North Texas homeowners can no longer take advantage of a “free roof” under a new law that goes into effect Sept. 1.
Under Texas House Bill 2102 approved in the most recent legislative session, roofing contractors who offer to waive a homeowner’s deductible on their property insurance policy could face jail time.
The practice of waived deductibles by roofers became commonplace in North Texas, Zelle law firm attorney Steven Badger said.
“It became an expectation in North Texas that if you had hail damage, the contractor would waive your deductible and you would get a free roof,” Badger said.
Though frequent, the practice has been illegal in Texas since 1989. But “poorly written” law resulted in little enforcement, Badger said.
HB 2102 requires roofers to include boldfaced language in their contracts stating that homeowners must pay the deductible under their property insurance policy. The law makes it a criminal offense for a roofing contractor to pay for, waive, absorb, rebate or offset an insurance deductible. An insured policyholder also violates the law if they knowingly submit or allow a claim with a waived or reduced deductible.
In July, the city of Frisco issued 522 residential roofing permits, according to the city’s building inspection report.
President of Peak Roofing and Construction Jeff Riss said the law will be positive for his Frisco-based business. Riss said he hopes what he calls the “enforcement bill” will shake out storm chasers who hustle homeowners.
“There’s so much shadiness in our business,” Riss said. “We’re hoping this bill will cut some of that out.”
But Frisco resident Michael Yamada said the law could result in repairs not getting done due to lack of affordability.
“I’m scared as a homeowner,” Yamada said. “If I can’t pay to have it done, what happens when I don’t get it done and have more damage happen?”
Yamada said he fears his insurance provider would then not cover future replacements due to negligence.
Before HB 2102
In some instances, lack of enforcement of fully paying deductibles resulted in homeowners being implicated in insurance fraud, Badger said.
In other instances, homeowners received inferior roof replacements—whether it was a half-done job or completed with cheap materials—and some contractors disappeared after waiving deductibles, Badger said.
If homeowners received a botched roof replacement from a disreputable contractor, it led to more repairs over time, Riss said. He said he has replaced roofs three times in three years on several Frisco, Little Elm and McKinney homes due to hail damage on cheaply done work.
Additionally, Badger said roofing contractors who were trying to comply with the law sometimes lost business to “shady” contractors promising free roofs.

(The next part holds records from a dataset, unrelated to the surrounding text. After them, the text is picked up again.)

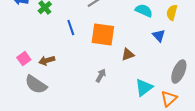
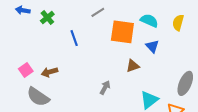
orange square: (103, 35) -> (122, 32), moved
blue triangle: (159, 36) -> (152, 46), moved

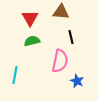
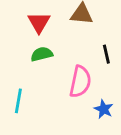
black line: (71, 37) -> (106, 54), moved

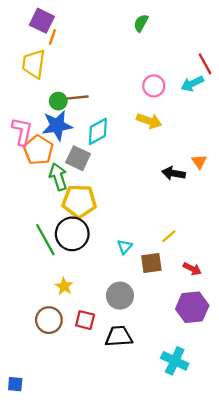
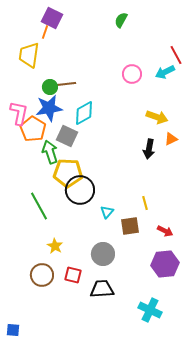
purple square: (42, 21) -> (52, 18), moved
yellow arrow: (149, 121) -> (157, 117), moved
orange triangle: (199, 162) -> (171, 139), turned 40
black arrow: (174, 173) -> (149, 149), turned -90
black circle: (72, 234) -> (80, 190), moved
yellow line: (169, 236) -> (145, 203), turned -64

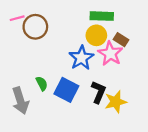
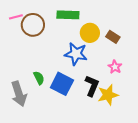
green rectangle: (102, 16) -> (68, 15), moved
pink star: (110, 54) -> (115, 67), moved, size x0.6
blue star: (81, 58) -> (76, 54), turned -30

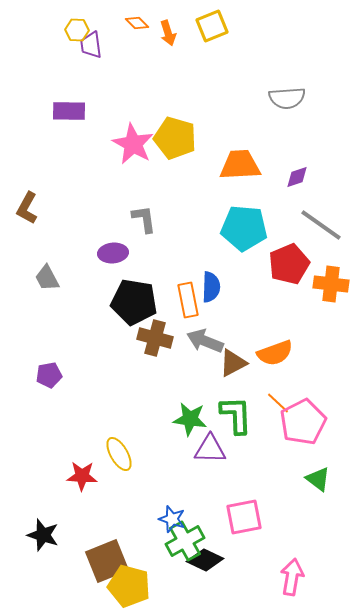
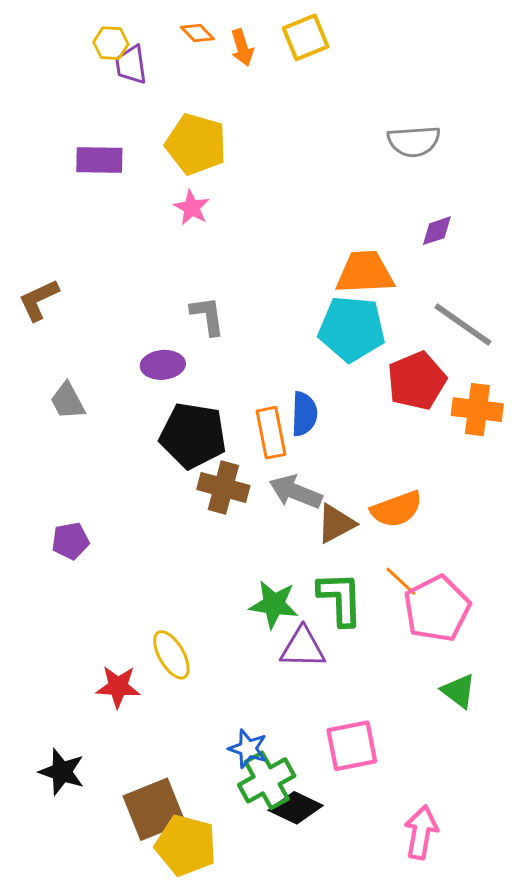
yellow pentagon: (175, 138) -> (196, 144), moved
pink star: (133, 144) -> (192, 208), size x0.6
orange trapezoid: (240, 165) -> (365, 273), moved
purple diamond: (297, 177) -> (437, 231), moved
brown L-shape: (27, 208) -> (39, 300), turned 36

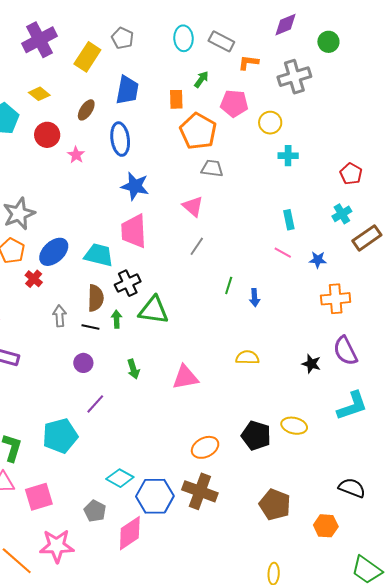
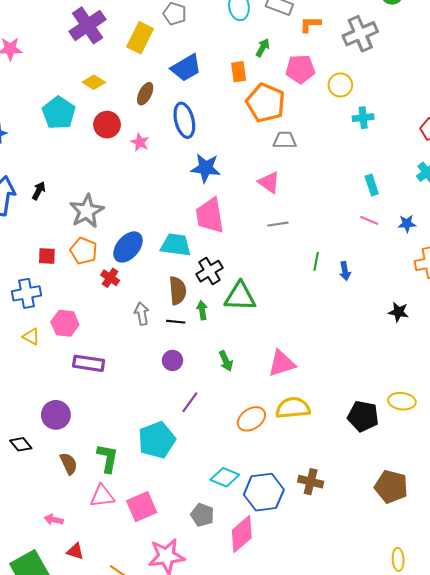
blue trapezoid: (127, 90) -> (186, 68), turned 56
gray line: (197, 246) -> (278, 224), turned 54
yellow semicircle: (247, 358) -> (293, 408), moved, size x1.4
black star: (311, 364) -> (398, 312), moved
orange ellipse: (205, 447) -> (251, 419), moved
brown cross: (200, 491) -> (311, 482), size x0.7

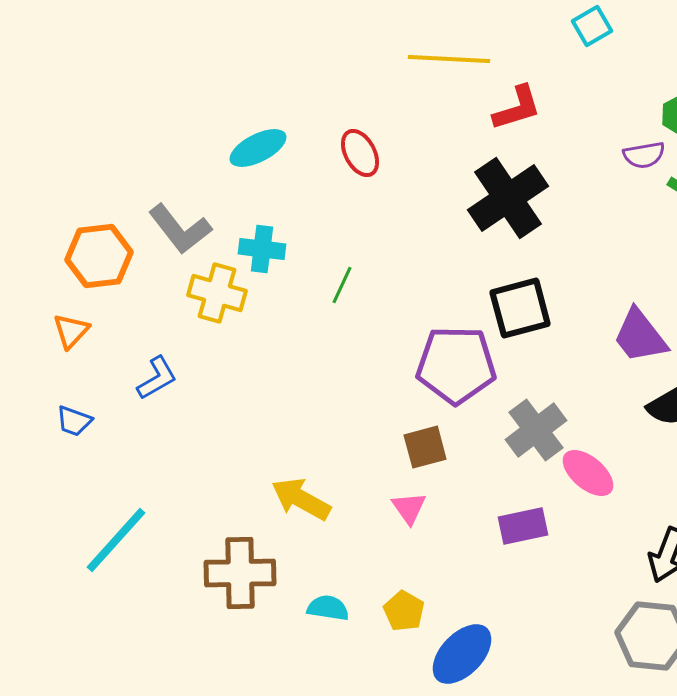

Yamada said when he had his roof replaced, he and the roofer split the deductible, which enabled Yamada to get the necessary replacement.
“It was a fantastic experience,” Yamada said. “I feel I got everything done that needed to get done.”
Adjusting to the bill
North Texas homeowners will have to adjust to the new norm, Riss said—especially if they are unable to afford their current deductibles.
If Yamada had to pay the full deductible on a roof replacement, he said he would likely have to foot the bill on a credit card or take out a loan.
“It makes it even harder, especially for those that don’t have the means to do either one of those [options],” he said.
President of Town and Country Roofing Ralph Harris suggests homeowners contact their insurance providers and bargain for a lower deductible. Going from 2% to 1% or asking for a $1,000 or $2,000 deductible can make a big difference, he said.
“When we do have storms, people will be [better] able to afford a $1,000 or $2,000 deductible,” Harris said.
Badger said Frisco homeowners should speak to their insurance provider about a lower fixed-dollar deductible since “fairly expensive” Frisco homes can have a deductible of several thousand dollars.
A provision of the law states that an insurer may refuse to pay a claim for withheld replacement cost holdback until they receive “reasonable proof” of payment of the deductible by the policyholder. This can include canceled checks, money order receipts or credit card statements.
For those who are less able to afford their deductible, Badger said a copy of an executed installment plan contract or financing agreement for payment over time will work as well.
“We were mindful of that issue in drafting the legislation,” Badger said.
Both roofing presidents said they are rolling out educational campaigns about the new law and what homeowners can do to get a fair deductible.
Karen Vermaire Fox, executive director of the North Texas Roofing Contractors Association, said homeowners need to know what they are responsible for.
“Homeowners are going to have to be a little more particular,” Vermaire Fox said. “Hopefully the homes in Frisco are going to be more protected than they were before.”
Until all the disreputable roofing contractors are out of business, Harris said homeowners need to be as educated as possible come Sept. 1.
“It’s all about educating the homeowners,” Harris said. “There’s always going to be those bad apples out there.”